Bunuh Sang Nenek dengan Sadis, Riswanto Dituntut 15 Tahun Penjara

261
BAGIKAN
Ilustrasi
Ilustrasi

BOYOLALI – Riswanto (24), terdakwa kasus pembunuhan atas nenek kandungnya sendiri dituntut Jaksa Penuntut Umum (JPU) hukuman penjara selama 15 tahun. Tuntutan tersebut dibacakan JPU Sri Wahyuningsih dalam persidangan di Pengadilan Negeri (PN) Boyolali, Kamis (26/2/2015).

Dalam tuntutannya, JPU menyatakan dari fakta-fakta persidangan, terdakwa warga Dukuh Seling, Desa Karangjati, Kecamatan Wonosegoro tersebut, terbukti tega membunuh nenek kandungnya, Ngatiyem (70), hanya demi merebut harta warisan. Menurut Wahyuningsih, terdakwa terbukti secara sah dan meyakinkan telah melakukan tindak pidana pembunuhan berencana terhadap korban.

“Terdakwa dituntut 15 tahun penjara,” ungkap JPU.

Fakta persidangan yang terungkap di antaranya perbuatan pembunuhan dilakukan pada Jumat 3 November 2014. Korban dibunuh dengan cara membekap menggunakan sarung bantal yang dilumuri racun serangga. Usai melakukan perbuatan keji itu, terdakwa berupaya menghilangkan barang bukti sarung bantal tersebut dengan membuangnya ke kebun belakang rumah.

Pembunuhan tersebut sudah direncanakan terdakwa sebelumnya. Bahkan terdakwa juga sudah beberapa kali berupaya melakukan pembunuhan kepada nenek yang sudah memeliharanya sejak kecil itu. Percobaan pembunuhan sebelumnya dilakukan terdakwa dengan cara menaruh racun di minuman neneknya, tetapi upaya tersebut tidak berhasil.

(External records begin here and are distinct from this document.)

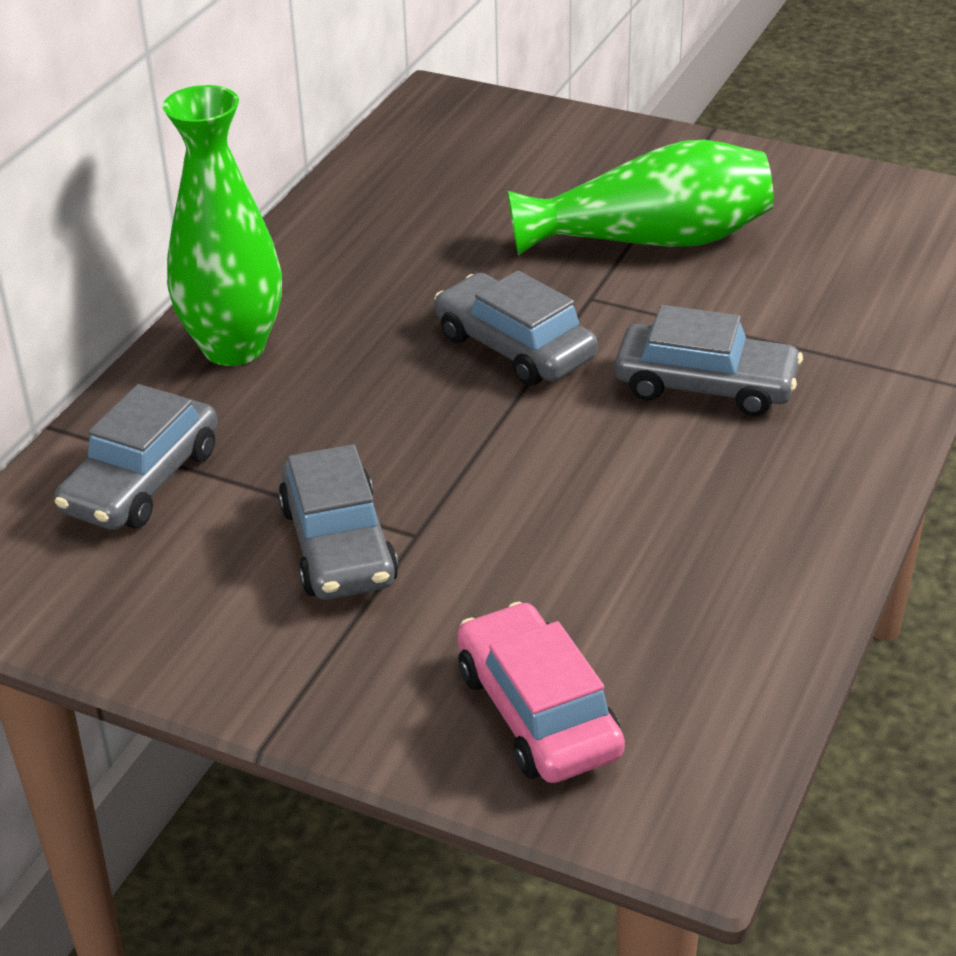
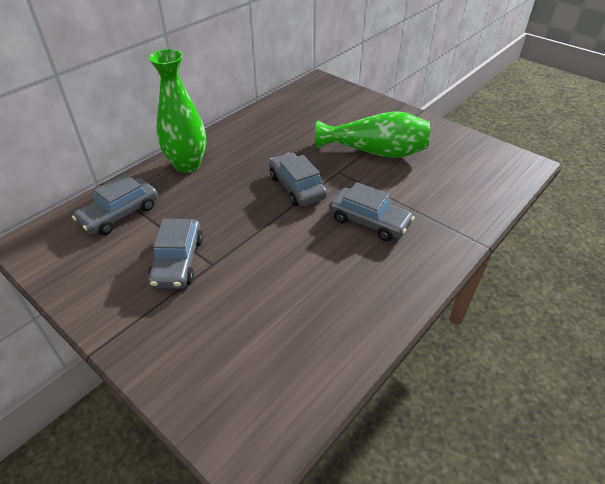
camera: 15 degrees right, 5 degrees up
pink car [457,602,625,783] -> none

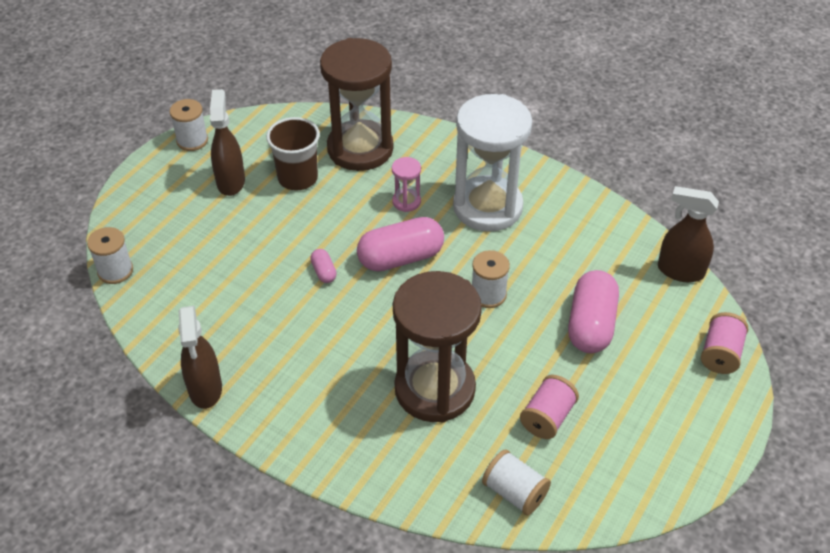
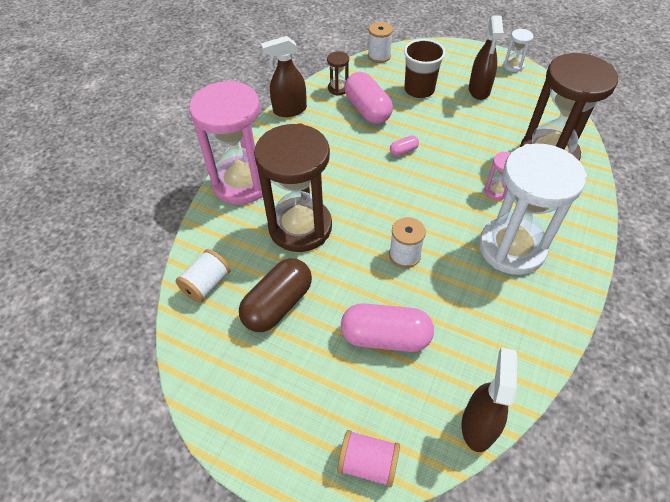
camera: 85 degrees right, 5 degrees up
white spool [170,99,208,151] -> white hourglass [503,29,534,72]
brown spray bottle [210,89,245,196] -> brown spray bottle turned 105 degrees clockwise [469,16,504,100]
brown cup [266,117,320,191] -> brown cup moved to [404,39,446,98]
pink capsule [357,217,444,271] -> pink capsule moved to [345,72,393,124]
pink spool [520,375,579,439] -> brown capsule [239,258,312,332]
none -> pink hourglass [189,81,272,205]
none -> brown hourglass [327,51,349,95]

“Yang meringankan bahwa terdakwa sudah menyesali perbuatannya dan pihak keluarga sudah memaafkan,” jelas dia.

Sementara itu, atas tuntutan JPU, terdakwa Riswanto yang didampingi kuasa hukumnya, Thontowi Jauhari menyatakan akan menyampaikan pledoi (pembelaan) pada sidang selanjutnya.